Je m’explique. Le photon qui fut introduit par Einstein
en 1905 pour expliquer certains faits expérimentaux
est une particule de lumière qui ressuscite les conceptions
corpusculaire de Newton. Einstein qui à la différence
de Newton connaît les lois de l’électromagnétisme
découvertes par Maxwell au 19ème siècle
ne peut cependant pas rejeter la théorie ondulatoire.
C’est
là que les problèmes commencent et on peut
s’en apercevoir en utilisant cette fameuse expérience
des trous de Young (physicien anglais ) discutée
précédemment. En effet comment expliquer cette
alternance de raies sombres et obscures observées
dans le plan focal (F) avec des particules ? Si on suppose
que les photons sont des balles alors cela ne pourra jamais
se produire et il n’y aura pas de franges du tout.
Peut être s’agit il d’un effet mystérieux
d’interaction entre photons, mais cela peut être
exclu si on travaille avec un seul photon à la fois
car alors le photon étant tout seul dans l’appareil
ne peux pas interagir avec un autre. Par ailleurs le photon
produit un impact bien localisé sur l’écran
de détection. On ne peut donc douter de son existence.
Tout semble ainsi se passer comme si chaque photon connaissait
l’existence des deux trous et cela même s'il
ne peut passer que par l’un des deux orifices : soit
A soit B.
C'est
ce que l'on appelle la dualité onde corpuscule et
actuellement personne ne sait pourquoi les choses se passent
ainsi. Bohr proposa en 1927 une explication curieuse cherchant
à transformer une défaite en victoire. Cette
explication n’est pas en soit une réponse à
la question ‘’qu’est ce que la lumière’’
mais plutôt un moyen de dire pourquoi on n‘a
pas besoin de savoir ce qu’est la lumière pour
faire de la physique. La réponse de Bohr consiste
en gros à dire: ne cherchez pas à comprendre
ce qu’est au fond la lumière, cela n’a
aucun sens; car d’une part il semble impossible de
concilier ces deux images que sont l’onde et la particule
et d’autre part, et cela est le point clef, on n’a
aucun moyen de décider expérimentalement en
faveur de telle ou telle hypothèse.
En effet
il ne suffit pas de bâtir des modèles audacieux
sur la nature de la lumière, encore faut-il pouvoir
les tester. Bohr suivi d'Heisenberg s’est aperçu
que l'on ne pouvait pas trancher.
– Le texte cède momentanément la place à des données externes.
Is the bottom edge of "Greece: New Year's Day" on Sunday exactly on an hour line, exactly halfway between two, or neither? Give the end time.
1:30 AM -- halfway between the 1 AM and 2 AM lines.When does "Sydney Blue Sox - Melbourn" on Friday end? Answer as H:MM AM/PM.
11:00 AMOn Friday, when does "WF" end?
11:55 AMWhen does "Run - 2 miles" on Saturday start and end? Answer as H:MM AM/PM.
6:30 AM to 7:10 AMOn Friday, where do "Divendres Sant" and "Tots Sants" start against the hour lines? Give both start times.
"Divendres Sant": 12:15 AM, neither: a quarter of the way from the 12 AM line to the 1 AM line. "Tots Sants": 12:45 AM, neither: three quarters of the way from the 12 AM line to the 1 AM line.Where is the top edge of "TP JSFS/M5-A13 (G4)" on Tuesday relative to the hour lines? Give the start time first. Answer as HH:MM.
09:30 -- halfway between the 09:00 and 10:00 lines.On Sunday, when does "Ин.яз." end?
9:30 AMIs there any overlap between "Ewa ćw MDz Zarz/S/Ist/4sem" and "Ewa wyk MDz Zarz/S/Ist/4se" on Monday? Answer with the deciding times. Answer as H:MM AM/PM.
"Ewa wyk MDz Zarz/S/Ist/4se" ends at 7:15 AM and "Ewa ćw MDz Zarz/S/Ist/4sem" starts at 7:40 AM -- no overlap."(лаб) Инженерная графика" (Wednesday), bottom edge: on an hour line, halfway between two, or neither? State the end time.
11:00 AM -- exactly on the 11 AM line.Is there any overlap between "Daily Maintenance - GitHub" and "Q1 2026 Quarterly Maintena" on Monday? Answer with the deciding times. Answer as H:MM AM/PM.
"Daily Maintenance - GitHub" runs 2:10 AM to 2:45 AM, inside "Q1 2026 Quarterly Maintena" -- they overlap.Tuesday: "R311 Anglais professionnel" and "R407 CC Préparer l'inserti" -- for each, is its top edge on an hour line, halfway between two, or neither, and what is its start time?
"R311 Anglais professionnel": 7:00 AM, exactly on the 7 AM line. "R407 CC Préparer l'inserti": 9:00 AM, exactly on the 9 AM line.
Et il baptisa ce principe
le principe de complémentarité. Selon la complémentarité
de Bohr vous ne pouvez pas voir un photon dans les deux
plans et ce photon doit donc ou bien participer aux franges
d’interférences ou bien aux spots A' et B'.
Comme vous le voyez cette complémentarité
ne parle pas de ce qui ''est '' mais uniquement de ce que
l'on peut voir (je simplifie pour le besoin de la compréhension).
Les expériences de physique quantiques visant à
tester cette complémentarité peuvent être
beaucoup plus complexes mais au fond elles reviennent toujours
au même. Si vous chercher à savoir par où
est passé le photon (plus exactement si vous chercher
à reconstruire la distribution de particules dans
le plan des trous A et B) alors vous ne pouvez pas observer
les franges avec ces même photons et la réciproque
est vraie aussi.
Bien.
Maintenant viens la subtilité de l’expérience
de Afshar. Cette expérience cherche à mettre
en défaut le raisonnement de Bohr d’une manière
simple. Vous ajoutez dans le plan focal (F) la fameuse grille
périodique G de Afshar adroitement positionnée
de telle façon que les barres tombent exactement
sur les minima des franges dans (F) (NB : en fait Afshar
travaille dans un plan situé juste avant la lentille
mais cela ne change rien du tout au résultat).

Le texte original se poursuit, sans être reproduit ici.